Ibiza’s fertile soil provides a cornucopia of goodness and the Ibiza Produce website also lists information on where to stock up on traditional crops such as almonds, xeixa (an ancient low-gluten grain native to the island), fruits, vegetables and much more. Focus is also given to non-traditional products that are made here in Ibiza, with everything from beer and gin to jams, honey and natural cosmetics being showcased online. Over 50 farmers and producers are featured on the site, with more added every day and there are now plans to provide recipes too, completing the circle from farm to shopping bag to home.

“Collaboration is key,” says Gabrielle. “We want to bring people together over our shared agenda which is think global, eat local.” As Ibiza Produce grows across sectors, more focus will be given to events that support and celebrate Ibiza’s food culture. “The island’s farmers are very keen to engage directly with consumers,” Gabrielle says. “We have personal meetings, workshops, pop-up dinners and special events for adults and children.” One local chef, an early supporter of Ibiza Produce, has already incorporated the ethos into his work by hosting regular farmer’s dinners, where the farmers introduces themselves before guests indulge in a meal made with their produce. It’s personal touches like these that allow locals to feel a connection with not only the island they love, but also those people who work towards sustaining its future.

Farming is not an easy profession but it’s essential to the livelihood of the island and the health of the land. “If the land is left uncultivated in Ibiza, the pine trees take over, causing many environmental issues,” says Gabrielle. “Our objective is to revive and protect Ibiza’s farmland.” To do this, education is critical and Ibiza Produce works with local schools to create vegetable gardens and curriculum while also helping to boost student numbers at the agricultural college and commencing discussions with local authorities on how to provide school canteens with local produce. Infiltrating the school system in this way means today’s island kids grow up with much more awareness than previous generations – something that is essential to the preservation of Ibiza, and planet Earth in general.

There are plans for Ibiza Produce to expand into bricks and mortar support for local producers. “We are researching the possibility of creating a shared kitchen facility where caterers, producers and distribution companies can rent space by the hour, week, month or year,” explains Gabrielle. “They’ll get access to the facilities they need to expand without the financial burden.” The goal is to make it easier for producers to do what they do best, while providing the infrastructure for production, distribution and marketing to reach customers who are eager to enjoy home-grown products. Online shopping is a future goal with support already provided to the creation of a hive where online purchases of local products can be paid for in advance and collected from a pick-up point.
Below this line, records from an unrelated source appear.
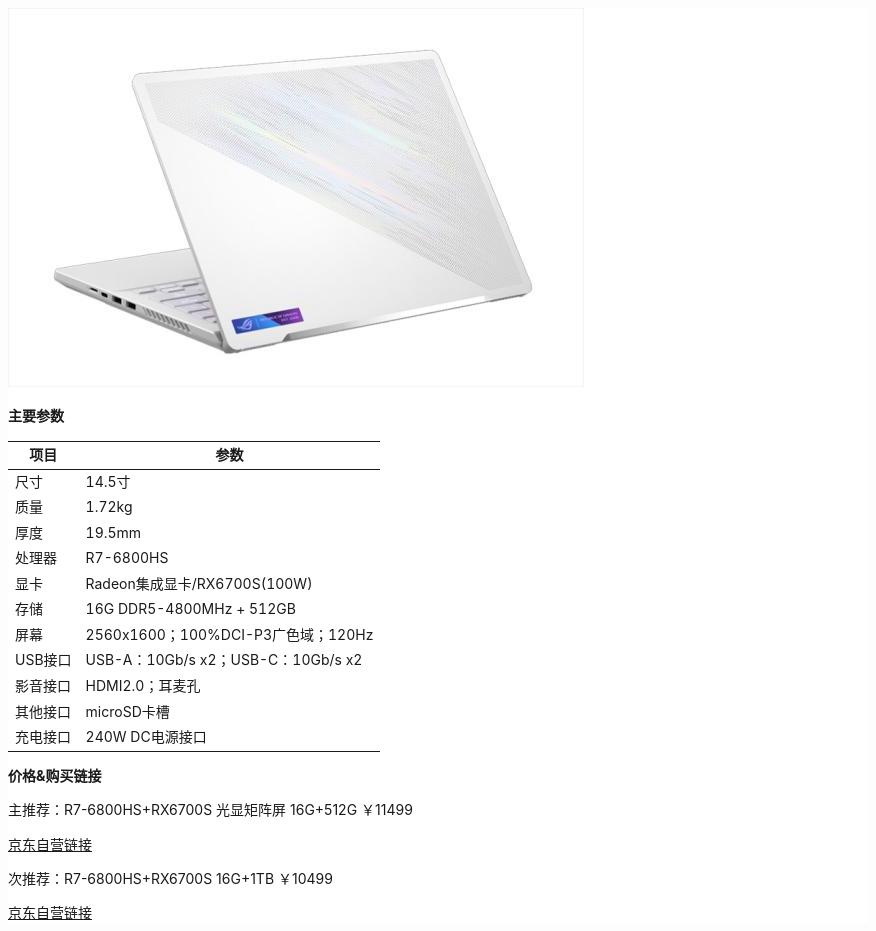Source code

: ![](media/899020dbf7f705a741fa03f4c89f4f18.jpeg)

**主要参数**

| 项目     | 参数                               |
|----------|------------------------------------|
| 尺寸     | 14.5寸                             |
| 质量     | 1.72kg                             |
| 厚度     | 19.5mm                             |
| 处理器   | R7-6800HS                          |
| 显卡     | Radeon集成显卡/RX6700S(100W)       |
| 存储     | 16G DDR5-4800MHz + 512GB           |
| 屏幕     | 2560x1600；100%DCI-P3广色域；120Hz |
| USB接口  | USB-A：10Gb/s x2；USB-C：10Gb/s x2 |
| 影音接口 | HDMI2.0；耳麦孔                    |
| 其他接口 | microSD卡槽                        |
| 充电接口 | 240W DC电源接口                    |

**价格&购买链接**

主推荐：R7-6800HS+RX6700S 光显矩阵屏 16G+512G ￥11499

[京东自营链接](https://item.jd.com/100032980146.html)

次推荐：R7-6800HS+RX6700S 16G+1TB ￥10499

[京东自营链接](https://item.jd.com/100018561255.html)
Stay tuned for developments.

Collaboration reaches across the Balearics too with connections made in Menorca, Mallorca and Formentera to promote hampers filled with local products. Keep an eye out for dedicated stands filled with locally produced goodies in some of your favourite stores in the coming weeks and months. While purposefully created hampers are on the cards for the future, Gabrielle suggests this Christmas is the perfect opportunity for Ibiza residents to support the island’s producers by creating unique Ibiza-themed Christmas gifts and hampers for your friends, families and loved ones, using the handy website guide to locate all the products and produce you want to include. And while you’re at it – why not source all the festive foods you need to create your Christmas feast here on island soil? ‘Tis the season to be giving after all – why not give back to the island at the same time?